*** Opening of Text block ***

As for certain types of web development node.js is definitely more suited for
apps that do a lot of real-time stuff (like chat.)

------
LarryMade
Focus on the languages that you like AND can solve your problems. Depending on
your platform (iPhone, Andriod, Winphone) and application will limit what
language(s) to use. Read what others are using on that platform, feel their
pain/jubilation.

Seven months isn't much time... hit the ground running by doing some guided
"build this app" tutorials, go through them a couple times each till you
understand the code, tools, and processes that you are working with. Also try
to find tutorials that go along the lines of your idea, so maybe you can
fiddle with the learned code and adapt it to what you need.

I'm not in mobile stuff, so I can't suggest anything specific.

------
Kishin
I am learning python right now, and Dive into Python 3 is an absolutely
incredible resource: <http://diveintopython3.org/>

Learn Python The Hard Way is good for getting your feet wet in programming
though.

------
glimcat
How does anyone become a better coder? You code.

Pair programming is a great scenario for this because it tightens the loop -
you feel more free to attempt things which you're not certain of and it's much
easier to find out what you did wrong.

------
parthshah
Whatever language you learn there is only one way to be better coder that is
coding lots of coding

*** Close of Text block ***
*** Opening of Record set ***

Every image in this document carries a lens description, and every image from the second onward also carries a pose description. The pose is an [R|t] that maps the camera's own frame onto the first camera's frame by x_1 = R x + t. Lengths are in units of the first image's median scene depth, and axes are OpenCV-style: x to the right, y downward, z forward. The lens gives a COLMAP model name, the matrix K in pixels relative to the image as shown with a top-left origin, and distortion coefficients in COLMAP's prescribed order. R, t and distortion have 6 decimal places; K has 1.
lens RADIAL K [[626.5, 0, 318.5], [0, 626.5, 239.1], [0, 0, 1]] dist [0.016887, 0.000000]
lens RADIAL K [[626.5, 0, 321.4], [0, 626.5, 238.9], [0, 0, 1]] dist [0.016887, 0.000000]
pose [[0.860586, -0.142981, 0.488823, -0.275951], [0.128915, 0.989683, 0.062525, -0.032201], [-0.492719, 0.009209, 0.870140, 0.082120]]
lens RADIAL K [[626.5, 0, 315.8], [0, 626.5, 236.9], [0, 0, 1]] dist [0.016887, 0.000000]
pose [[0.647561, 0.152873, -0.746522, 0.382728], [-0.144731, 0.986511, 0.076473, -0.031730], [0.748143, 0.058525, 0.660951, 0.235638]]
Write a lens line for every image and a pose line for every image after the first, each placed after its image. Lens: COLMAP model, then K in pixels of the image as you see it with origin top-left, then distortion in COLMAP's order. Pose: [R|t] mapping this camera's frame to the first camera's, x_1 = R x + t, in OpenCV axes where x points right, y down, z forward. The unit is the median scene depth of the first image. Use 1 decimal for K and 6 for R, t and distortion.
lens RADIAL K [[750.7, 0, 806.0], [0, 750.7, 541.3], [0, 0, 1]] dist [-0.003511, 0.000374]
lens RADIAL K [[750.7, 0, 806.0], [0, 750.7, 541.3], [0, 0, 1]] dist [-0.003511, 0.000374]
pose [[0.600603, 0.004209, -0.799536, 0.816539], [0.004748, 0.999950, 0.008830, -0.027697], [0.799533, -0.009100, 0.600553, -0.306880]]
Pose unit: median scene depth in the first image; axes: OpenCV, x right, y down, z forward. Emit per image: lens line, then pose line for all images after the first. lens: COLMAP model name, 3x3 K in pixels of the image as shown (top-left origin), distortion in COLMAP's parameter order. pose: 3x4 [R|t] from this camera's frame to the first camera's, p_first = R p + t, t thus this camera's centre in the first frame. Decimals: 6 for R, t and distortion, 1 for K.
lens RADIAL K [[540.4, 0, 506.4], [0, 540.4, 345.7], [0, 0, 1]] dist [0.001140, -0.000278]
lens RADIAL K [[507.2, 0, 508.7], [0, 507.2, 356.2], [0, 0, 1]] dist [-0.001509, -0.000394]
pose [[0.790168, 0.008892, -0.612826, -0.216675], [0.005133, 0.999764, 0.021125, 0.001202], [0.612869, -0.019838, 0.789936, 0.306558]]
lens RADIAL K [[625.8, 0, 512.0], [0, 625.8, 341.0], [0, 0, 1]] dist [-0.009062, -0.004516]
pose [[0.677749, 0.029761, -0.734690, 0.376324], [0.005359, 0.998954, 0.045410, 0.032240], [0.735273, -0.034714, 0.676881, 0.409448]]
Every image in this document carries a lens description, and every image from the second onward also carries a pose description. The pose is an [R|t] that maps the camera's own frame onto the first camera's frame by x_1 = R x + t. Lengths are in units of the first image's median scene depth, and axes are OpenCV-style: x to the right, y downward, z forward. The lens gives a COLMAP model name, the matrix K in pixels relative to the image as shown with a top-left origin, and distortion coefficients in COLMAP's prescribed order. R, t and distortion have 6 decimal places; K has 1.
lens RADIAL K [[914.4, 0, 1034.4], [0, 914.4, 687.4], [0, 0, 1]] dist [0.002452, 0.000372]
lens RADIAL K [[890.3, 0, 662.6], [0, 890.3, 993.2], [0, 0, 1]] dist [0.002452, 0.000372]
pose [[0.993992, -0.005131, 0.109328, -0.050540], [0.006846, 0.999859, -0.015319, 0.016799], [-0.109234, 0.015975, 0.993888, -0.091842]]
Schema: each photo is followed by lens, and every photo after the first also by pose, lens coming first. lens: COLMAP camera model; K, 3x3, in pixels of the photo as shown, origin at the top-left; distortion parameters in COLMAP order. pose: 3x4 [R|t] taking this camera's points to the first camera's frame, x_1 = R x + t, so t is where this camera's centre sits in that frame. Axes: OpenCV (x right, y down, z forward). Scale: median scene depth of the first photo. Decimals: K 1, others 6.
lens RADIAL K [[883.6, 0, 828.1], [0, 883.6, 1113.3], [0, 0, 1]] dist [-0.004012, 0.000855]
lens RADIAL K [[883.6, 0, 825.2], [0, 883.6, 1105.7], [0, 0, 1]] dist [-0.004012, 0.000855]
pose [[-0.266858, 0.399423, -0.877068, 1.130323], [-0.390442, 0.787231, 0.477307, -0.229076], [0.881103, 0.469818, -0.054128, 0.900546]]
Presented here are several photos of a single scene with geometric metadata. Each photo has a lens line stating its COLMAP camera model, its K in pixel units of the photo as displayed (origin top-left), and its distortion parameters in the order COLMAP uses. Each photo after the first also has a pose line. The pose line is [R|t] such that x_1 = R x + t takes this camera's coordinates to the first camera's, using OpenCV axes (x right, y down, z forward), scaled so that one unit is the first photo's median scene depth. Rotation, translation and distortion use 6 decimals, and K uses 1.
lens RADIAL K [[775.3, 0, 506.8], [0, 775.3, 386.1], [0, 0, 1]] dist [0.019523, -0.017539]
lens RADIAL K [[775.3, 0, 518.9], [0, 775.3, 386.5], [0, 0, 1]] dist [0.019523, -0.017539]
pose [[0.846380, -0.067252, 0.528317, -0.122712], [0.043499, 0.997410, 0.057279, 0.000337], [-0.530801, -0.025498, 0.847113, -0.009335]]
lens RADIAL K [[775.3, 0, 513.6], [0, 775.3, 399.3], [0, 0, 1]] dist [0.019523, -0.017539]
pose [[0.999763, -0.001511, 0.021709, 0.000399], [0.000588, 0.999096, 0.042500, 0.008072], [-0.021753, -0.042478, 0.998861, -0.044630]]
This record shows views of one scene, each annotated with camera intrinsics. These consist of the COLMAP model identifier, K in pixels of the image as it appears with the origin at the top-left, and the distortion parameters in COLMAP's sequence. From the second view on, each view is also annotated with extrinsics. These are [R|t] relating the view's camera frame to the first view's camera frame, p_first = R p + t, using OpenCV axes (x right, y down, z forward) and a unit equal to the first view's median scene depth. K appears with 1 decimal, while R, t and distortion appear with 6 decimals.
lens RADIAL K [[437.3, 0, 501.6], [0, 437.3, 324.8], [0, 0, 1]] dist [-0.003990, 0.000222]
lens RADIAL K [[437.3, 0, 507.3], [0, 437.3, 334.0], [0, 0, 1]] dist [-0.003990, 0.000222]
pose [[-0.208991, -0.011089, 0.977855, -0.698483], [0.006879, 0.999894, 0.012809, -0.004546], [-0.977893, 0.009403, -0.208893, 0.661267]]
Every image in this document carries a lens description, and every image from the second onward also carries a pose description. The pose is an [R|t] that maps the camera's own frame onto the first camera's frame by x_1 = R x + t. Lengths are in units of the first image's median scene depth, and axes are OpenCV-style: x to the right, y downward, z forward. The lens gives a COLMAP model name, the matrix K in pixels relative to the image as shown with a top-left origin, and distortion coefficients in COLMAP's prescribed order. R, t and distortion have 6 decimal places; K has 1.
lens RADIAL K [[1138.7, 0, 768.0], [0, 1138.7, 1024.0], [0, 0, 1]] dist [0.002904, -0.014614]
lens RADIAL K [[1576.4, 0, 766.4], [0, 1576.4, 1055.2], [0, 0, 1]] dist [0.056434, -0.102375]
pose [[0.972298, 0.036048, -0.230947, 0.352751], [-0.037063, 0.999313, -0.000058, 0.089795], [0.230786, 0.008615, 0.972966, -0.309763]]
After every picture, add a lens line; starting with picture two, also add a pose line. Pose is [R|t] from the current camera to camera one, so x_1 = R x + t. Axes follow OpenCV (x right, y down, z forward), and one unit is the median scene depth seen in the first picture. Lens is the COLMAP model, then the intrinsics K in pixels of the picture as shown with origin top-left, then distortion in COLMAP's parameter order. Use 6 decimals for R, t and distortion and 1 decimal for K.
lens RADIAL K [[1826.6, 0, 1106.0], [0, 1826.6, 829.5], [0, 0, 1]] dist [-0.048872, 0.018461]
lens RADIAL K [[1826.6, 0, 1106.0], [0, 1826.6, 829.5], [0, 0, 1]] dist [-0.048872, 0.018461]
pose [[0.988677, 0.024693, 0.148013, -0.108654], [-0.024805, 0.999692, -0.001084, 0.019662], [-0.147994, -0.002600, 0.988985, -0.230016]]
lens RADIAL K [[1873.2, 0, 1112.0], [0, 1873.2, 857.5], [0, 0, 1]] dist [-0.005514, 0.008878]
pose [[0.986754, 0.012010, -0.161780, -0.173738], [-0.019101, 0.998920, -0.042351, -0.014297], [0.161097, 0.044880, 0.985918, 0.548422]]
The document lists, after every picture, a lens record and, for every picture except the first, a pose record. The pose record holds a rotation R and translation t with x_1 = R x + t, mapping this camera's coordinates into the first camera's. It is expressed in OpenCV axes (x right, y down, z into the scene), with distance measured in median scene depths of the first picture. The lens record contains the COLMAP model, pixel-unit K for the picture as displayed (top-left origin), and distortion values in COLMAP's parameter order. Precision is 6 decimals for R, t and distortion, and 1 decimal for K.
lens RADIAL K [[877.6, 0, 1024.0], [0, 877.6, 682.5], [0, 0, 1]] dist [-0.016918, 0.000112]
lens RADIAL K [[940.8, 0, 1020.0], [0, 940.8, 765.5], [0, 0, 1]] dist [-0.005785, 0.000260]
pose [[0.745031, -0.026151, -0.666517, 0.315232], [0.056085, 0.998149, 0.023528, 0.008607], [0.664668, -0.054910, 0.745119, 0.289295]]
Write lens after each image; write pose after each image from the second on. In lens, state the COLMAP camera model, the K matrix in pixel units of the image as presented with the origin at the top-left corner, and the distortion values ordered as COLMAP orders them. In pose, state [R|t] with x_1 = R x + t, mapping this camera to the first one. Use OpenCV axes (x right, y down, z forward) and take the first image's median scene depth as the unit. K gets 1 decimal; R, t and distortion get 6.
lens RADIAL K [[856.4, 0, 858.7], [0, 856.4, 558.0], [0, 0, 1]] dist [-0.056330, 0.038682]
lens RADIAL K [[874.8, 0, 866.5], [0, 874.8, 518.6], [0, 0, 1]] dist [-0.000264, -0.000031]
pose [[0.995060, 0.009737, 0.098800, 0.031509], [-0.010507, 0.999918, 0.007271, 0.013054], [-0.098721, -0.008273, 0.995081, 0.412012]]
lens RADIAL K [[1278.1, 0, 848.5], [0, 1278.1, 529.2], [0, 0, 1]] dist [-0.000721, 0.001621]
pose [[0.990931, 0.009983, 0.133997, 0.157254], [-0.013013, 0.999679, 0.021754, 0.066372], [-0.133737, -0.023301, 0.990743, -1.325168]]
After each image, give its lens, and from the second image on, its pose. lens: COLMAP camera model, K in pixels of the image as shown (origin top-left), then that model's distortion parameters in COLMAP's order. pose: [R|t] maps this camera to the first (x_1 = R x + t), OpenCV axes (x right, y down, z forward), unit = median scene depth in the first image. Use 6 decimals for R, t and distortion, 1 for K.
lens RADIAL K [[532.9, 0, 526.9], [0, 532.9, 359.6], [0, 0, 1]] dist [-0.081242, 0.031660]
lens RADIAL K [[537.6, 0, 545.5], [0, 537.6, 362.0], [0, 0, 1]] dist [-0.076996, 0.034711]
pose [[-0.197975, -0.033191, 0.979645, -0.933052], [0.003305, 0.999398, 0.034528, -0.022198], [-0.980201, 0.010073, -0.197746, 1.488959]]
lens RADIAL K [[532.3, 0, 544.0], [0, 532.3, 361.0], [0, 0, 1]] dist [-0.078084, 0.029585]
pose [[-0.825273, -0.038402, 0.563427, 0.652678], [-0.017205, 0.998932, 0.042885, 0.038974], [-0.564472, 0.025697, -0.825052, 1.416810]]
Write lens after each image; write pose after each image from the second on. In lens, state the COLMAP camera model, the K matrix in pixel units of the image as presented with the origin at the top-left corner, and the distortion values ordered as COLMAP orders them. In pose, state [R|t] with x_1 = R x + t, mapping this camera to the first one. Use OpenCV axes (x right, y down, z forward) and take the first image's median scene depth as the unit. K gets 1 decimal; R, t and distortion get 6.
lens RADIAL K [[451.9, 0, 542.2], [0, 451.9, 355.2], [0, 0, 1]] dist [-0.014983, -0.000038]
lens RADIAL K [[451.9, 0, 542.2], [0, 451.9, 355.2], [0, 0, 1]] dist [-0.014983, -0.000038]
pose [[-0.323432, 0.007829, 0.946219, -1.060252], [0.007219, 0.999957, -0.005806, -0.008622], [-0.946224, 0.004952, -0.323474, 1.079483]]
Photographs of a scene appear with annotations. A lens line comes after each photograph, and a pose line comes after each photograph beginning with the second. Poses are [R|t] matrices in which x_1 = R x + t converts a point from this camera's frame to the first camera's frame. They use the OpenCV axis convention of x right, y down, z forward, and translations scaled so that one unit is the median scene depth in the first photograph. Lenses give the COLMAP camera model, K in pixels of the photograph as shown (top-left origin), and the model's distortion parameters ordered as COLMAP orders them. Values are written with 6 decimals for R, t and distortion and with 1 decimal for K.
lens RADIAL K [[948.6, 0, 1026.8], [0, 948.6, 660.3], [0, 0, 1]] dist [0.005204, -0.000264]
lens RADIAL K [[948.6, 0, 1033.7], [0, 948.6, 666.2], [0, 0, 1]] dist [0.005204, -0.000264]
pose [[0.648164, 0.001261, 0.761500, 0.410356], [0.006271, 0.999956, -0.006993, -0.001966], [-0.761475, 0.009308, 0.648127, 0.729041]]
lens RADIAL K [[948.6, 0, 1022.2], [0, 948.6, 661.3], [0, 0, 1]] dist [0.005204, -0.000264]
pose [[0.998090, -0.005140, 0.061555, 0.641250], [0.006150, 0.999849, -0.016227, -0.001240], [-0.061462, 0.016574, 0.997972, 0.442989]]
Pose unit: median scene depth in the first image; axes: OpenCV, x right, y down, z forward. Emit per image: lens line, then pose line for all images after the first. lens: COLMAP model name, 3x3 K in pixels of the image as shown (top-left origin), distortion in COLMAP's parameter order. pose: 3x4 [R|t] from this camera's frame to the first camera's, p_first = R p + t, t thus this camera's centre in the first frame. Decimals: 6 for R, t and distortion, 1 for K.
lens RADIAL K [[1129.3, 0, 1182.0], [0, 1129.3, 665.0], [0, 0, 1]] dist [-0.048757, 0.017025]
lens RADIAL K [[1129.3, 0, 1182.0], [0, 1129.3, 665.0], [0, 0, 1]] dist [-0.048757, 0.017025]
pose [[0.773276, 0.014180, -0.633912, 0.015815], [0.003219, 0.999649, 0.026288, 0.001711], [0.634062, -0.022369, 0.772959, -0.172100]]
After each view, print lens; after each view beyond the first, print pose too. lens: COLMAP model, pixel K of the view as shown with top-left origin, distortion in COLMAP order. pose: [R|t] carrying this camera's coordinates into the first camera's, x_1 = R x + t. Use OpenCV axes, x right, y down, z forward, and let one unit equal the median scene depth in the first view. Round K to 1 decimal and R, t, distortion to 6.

*** Close of Record set ***

- Instructions
1/ Answer these about the forum thread:
(a) What kind of apps is node.js said to be more suited for?
(b) Which resource does Kishin call "an absolutely incredible resource"?
(c) According to glimcat, why is pair programming a great scenario for becoming a better coder?
2/ Can you repeat the forum thread word for word, starting with "Seven months isn't" and going on through "suggest anything specific."?
Nothing in the data is needed here.

- Task solutions
1/
(a) Apps that do a lot of real-time stuff, like chat.
(b) Dive into Python 3.
(c) It tightens the loop: you feel more free to attempt things you're not certain of, and it's much easier to find out what you did wrong.

2/
Seven months isn't much time... hit the ground running by doing some guided
"build this app" tutorials, go through them a couple times each till you
understand the code, tools, and processes that you are working with. Also try
to find tutorials that go along the lines of your idea, so maybe you can
fiddle with the learned code and adapt it to what you need.

I'm not in mobile stuff, so I can't suggest anything specific.